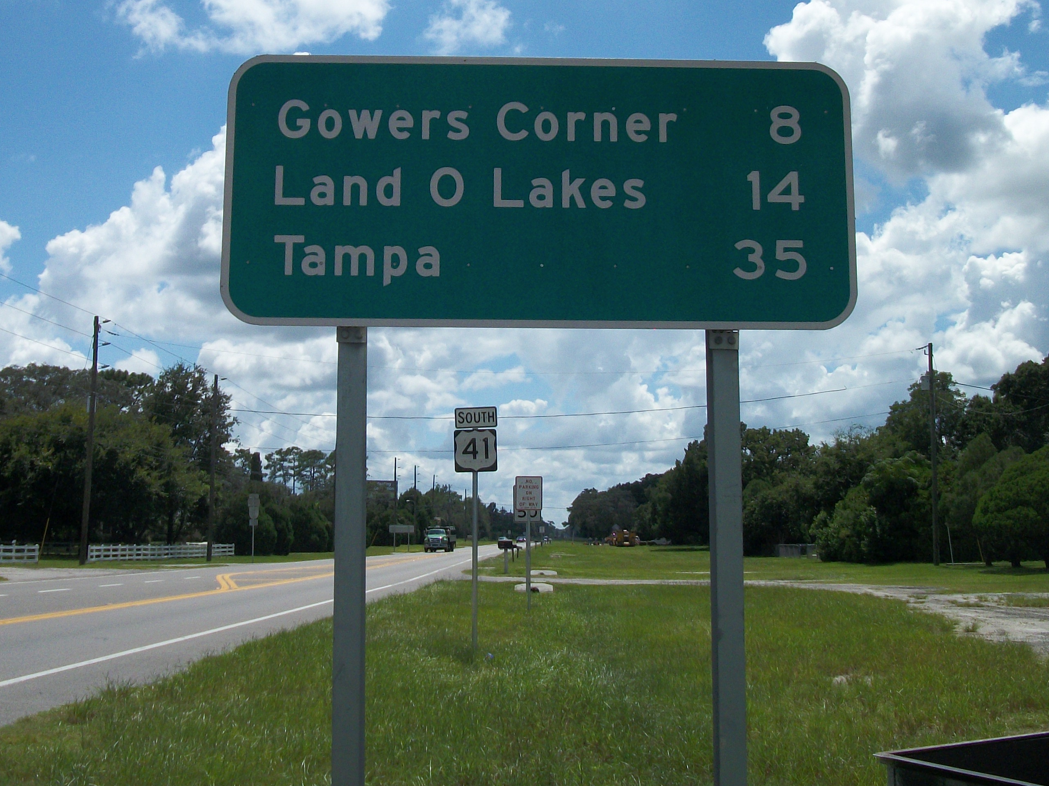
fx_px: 1515
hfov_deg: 38.1
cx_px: 459
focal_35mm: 50
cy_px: 258
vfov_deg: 28.9
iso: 80
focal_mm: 5.7
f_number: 8.8
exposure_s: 1/320
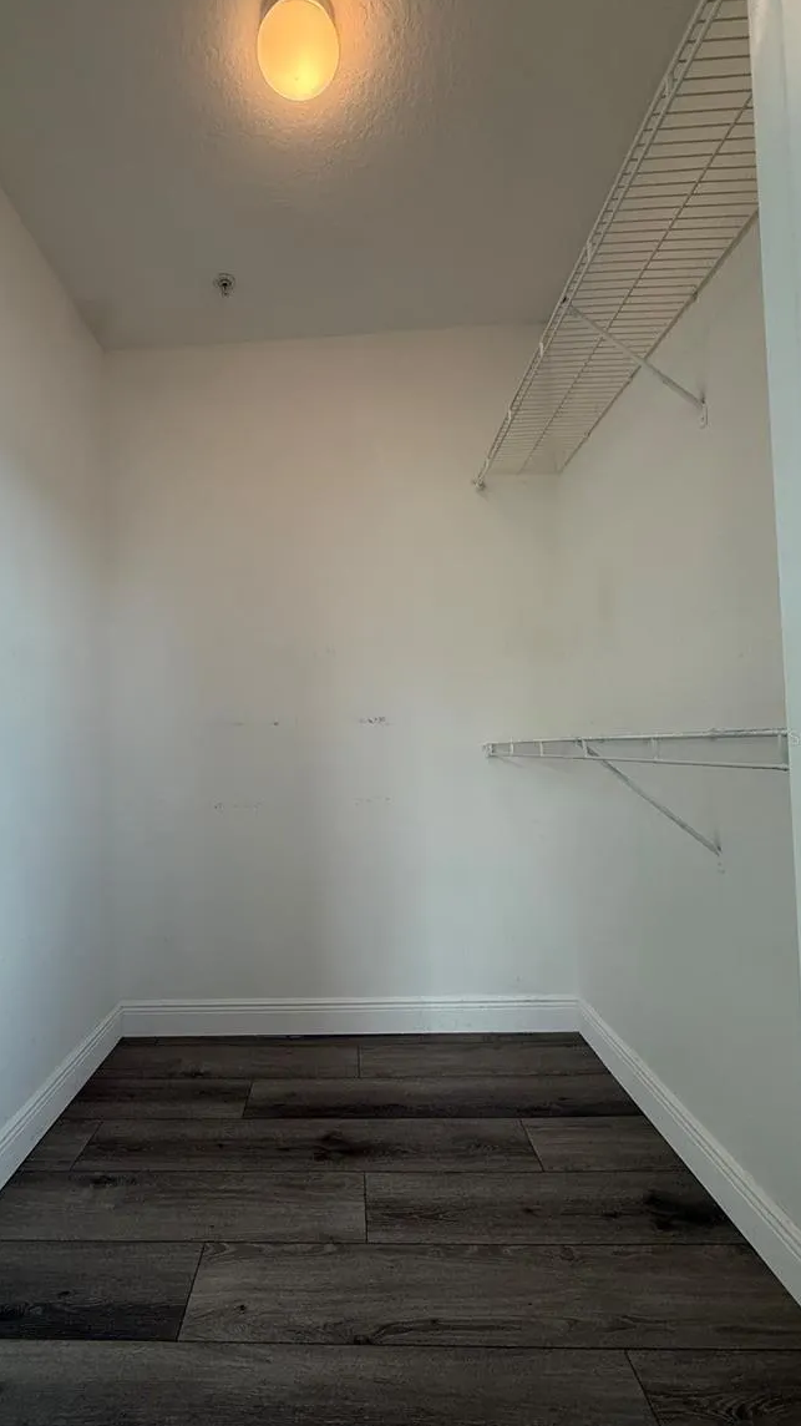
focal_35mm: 16
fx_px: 604
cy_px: 737
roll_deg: +1.7
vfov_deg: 99.3
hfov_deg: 66.3
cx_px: 316
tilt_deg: +2.2
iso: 200
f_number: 2.2
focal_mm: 2.22
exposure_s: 1/120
+++++
• [PROBLEM TO WORK ON]
Each record above should be repeated exactly, please, without pictures.

• [PROBLEM SOLUTION]
fx_px: 1515
hfov_deg: 38.1
cx_px: 459
focal_35mm: 50
cy_px: 258
vfov_deg: 28.9
iso: 80
focal_mm: 5.7
f_number: 8.8
exposure_s: 1/320
focal_35mm: 16
fx_px: 604
cy_px: 737
roll_deg: +1.7
vfov_deg: 99.3
hfov_deg: 66.3
cx_px: 316
tilt_deg: +2.2
iso: 200
f_number: 2.2
focal_mm: 2.22
exposure_s: 1/120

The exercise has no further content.